The p-values are smaller than the specified significance level \(\alpha = 0.05\), hence, we need to suspect that the variance is not constant and depends on covariates and that the usual standard errors are not reliable. Now, we estimate the corrected model using the hetlm() model fitting function.

b <- hetlm(stunting ~ poly(mbmi, 3) + poly(agechild, 3), data = ZambiaNutrition)

The algorithm cycles through \(7\) iterations. The uncorrected model is estimated by

m <- lm(stunting ~ poly(mbmi, 3) + poly(agechild, 3), data = ZambiaNutrition)

The estimated effects can be directly compared with

par(mfrow = c(2, 2), mar = c(4.1, 4.1, 4.1, 1.1))
termplot(b$mean, term = 1, partial.resid = TRUE, se = TRUE,
  main = "Corrected", pch = ".")
termplot(m, term = 1, partial.resid = TRUE, se = TRUE,
  main = "Uncorrected", pch = ".")
termplot(b$mean, term = 2, partial.resid = TRUE, se = TRUE,
  main = "Corrected", pch = ".")
termplot(m, term = 2, partial.resid = TRUE, se = TRUE,
  main = "Uncorrected", pch = ".")

## Show estimated coefficients.
print(round(cbind("corrected" = coef(b$mean), "uncorrected" = coef(m)), 3))
##                    corrected uncorrected
## (Intercept)            0.000       0.000
## poly(mbmi, 3)1         8.460       8.532
## poly(mbmi, 3)2        -0.974      -1.118
## poly(mbmi, 3)3        -1.000      -1.374
## poly(agechild, 3)1   -18.000     -18.063
## poly(agechild, 3)2    15.728      15.695
## poly(agechild, 3)3    -5.736      -5.663

The estimated effects look quite similar for the corrected and the uncorrected model, maybe the effects of the corrected model are slightly smoother.
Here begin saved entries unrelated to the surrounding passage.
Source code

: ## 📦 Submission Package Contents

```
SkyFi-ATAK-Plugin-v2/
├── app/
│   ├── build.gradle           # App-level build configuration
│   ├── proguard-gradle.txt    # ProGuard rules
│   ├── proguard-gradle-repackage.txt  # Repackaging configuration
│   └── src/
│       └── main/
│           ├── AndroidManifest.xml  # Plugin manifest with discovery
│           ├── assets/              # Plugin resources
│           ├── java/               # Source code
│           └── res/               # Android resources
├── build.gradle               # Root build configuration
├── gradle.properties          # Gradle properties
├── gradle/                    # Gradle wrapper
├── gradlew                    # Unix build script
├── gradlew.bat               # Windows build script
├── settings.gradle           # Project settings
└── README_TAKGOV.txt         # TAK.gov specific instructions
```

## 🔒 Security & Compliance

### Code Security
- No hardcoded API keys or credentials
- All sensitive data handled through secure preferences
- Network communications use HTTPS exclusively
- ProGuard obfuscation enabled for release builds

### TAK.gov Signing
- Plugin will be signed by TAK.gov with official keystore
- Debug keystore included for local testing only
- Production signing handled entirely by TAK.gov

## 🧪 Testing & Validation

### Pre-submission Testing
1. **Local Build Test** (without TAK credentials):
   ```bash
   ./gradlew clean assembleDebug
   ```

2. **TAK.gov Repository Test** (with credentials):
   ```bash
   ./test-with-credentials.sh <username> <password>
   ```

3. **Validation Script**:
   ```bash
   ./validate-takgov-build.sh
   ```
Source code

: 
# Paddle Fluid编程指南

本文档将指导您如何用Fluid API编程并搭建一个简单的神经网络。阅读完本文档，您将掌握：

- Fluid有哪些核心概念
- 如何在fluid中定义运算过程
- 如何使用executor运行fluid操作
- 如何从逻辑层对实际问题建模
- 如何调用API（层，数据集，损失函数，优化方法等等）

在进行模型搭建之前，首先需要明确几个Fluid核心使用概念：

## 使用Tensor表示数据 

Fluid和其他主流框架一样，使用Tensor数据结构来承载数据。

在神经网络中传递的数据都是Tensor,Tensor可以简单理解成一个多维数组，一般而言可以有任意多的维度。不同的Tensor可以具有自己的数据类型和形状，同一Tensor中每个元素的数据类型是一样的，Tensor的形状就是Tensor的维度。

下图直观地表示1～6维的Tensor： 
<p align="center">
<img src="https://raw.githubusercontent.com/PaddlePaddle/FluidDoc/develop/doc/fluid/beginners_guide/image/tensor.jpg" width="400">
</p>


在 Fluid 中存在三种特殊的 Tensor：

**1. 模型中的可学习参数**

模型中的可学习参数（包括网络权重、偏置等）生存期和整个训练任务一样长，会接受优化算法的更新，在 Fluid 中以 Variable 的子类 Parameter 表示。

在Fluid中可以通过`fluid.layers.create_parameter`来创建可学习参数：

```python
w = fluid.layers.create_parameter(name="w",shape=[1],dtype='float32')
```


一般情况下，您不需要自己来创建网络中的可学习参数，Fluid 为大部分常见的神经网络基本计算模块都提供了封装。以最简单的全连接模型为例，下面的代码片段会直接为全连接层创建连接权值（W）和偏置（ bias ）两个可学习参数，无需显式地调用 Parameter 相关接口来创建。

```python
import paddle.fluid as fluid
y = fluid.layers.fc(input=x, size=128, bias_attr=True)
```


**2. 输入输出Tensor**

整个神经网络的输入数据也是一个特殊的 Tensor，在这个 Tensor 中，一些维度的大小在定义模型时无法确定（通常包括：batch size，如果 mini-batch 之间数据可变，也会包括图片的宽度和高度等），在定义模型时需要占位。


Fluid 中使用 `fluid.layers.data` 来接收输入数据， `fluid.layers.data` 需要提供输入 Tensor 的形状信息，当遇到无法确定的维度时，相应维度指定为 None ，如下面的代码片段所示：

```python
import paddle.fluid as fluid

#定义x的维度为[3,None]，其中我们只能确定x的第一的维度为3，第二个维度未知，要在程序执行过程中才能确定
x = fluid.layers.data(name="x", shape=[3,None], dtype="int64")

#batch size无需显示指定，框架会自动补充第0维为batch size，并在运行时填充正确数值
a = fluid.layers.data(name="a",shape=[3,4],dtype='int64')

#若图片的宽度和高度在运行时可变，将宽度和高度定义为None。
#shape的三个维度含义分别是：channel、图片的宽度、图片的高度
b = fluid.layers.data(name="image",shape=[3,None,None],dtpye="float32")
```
This is also reflected by the estimated coefficients, which only show minor differences.

Considering 95% predictive intervals of covariate agechild when holding mbmi fixed at its mean gives

## Generate new data for predcition.
nd <- ZambiaNutrition
nd$mbmi <- mean(nd$mbmi)
nd <- nd[order(nd$agechild), ]

## Predict uncorrected model.
p_m <- predict(m, newdata = nd, interval = "prediction")

## And the corrected model.
## First, we need to compute the weights from the
## variance model.
h <- exp(predict(b$variance, newdata = nd))

## Now, run predict for the mean model.
p_b <- predict(b$mean, newdata = nd, interval = "prediction", weights = 1/h)

## Add partial residuals to the plot.
e <- residuals(b$mean) + p_b[, "fit"]

## Compare predictions in one plot.
par(mar = c(4.1, 4.1, 0.1, 0.1))
plot(ZambiaNutrition$agechild, e, pch = ".", ylim = range(c(p_m, p_b)),
  xlab = "agechild", ylab = "stunting")
matplot(nd$agechild, p_m, type = "l", lty = c(1, 2, 2), col = 4, add = TRUE)
matplot(nd$agechild, p_b, type = "l", lty = c(1, 2, 2), col = 2, add = TRUE)

Here, the 95% prediction intervals are clearly different. The prediction interval of the corrected model is wider for agechild ranging form \(20\) to almost \(60\) and smaller below \(20\). Accounting for heteroskedasticiy definitely has an influence on inference in this example.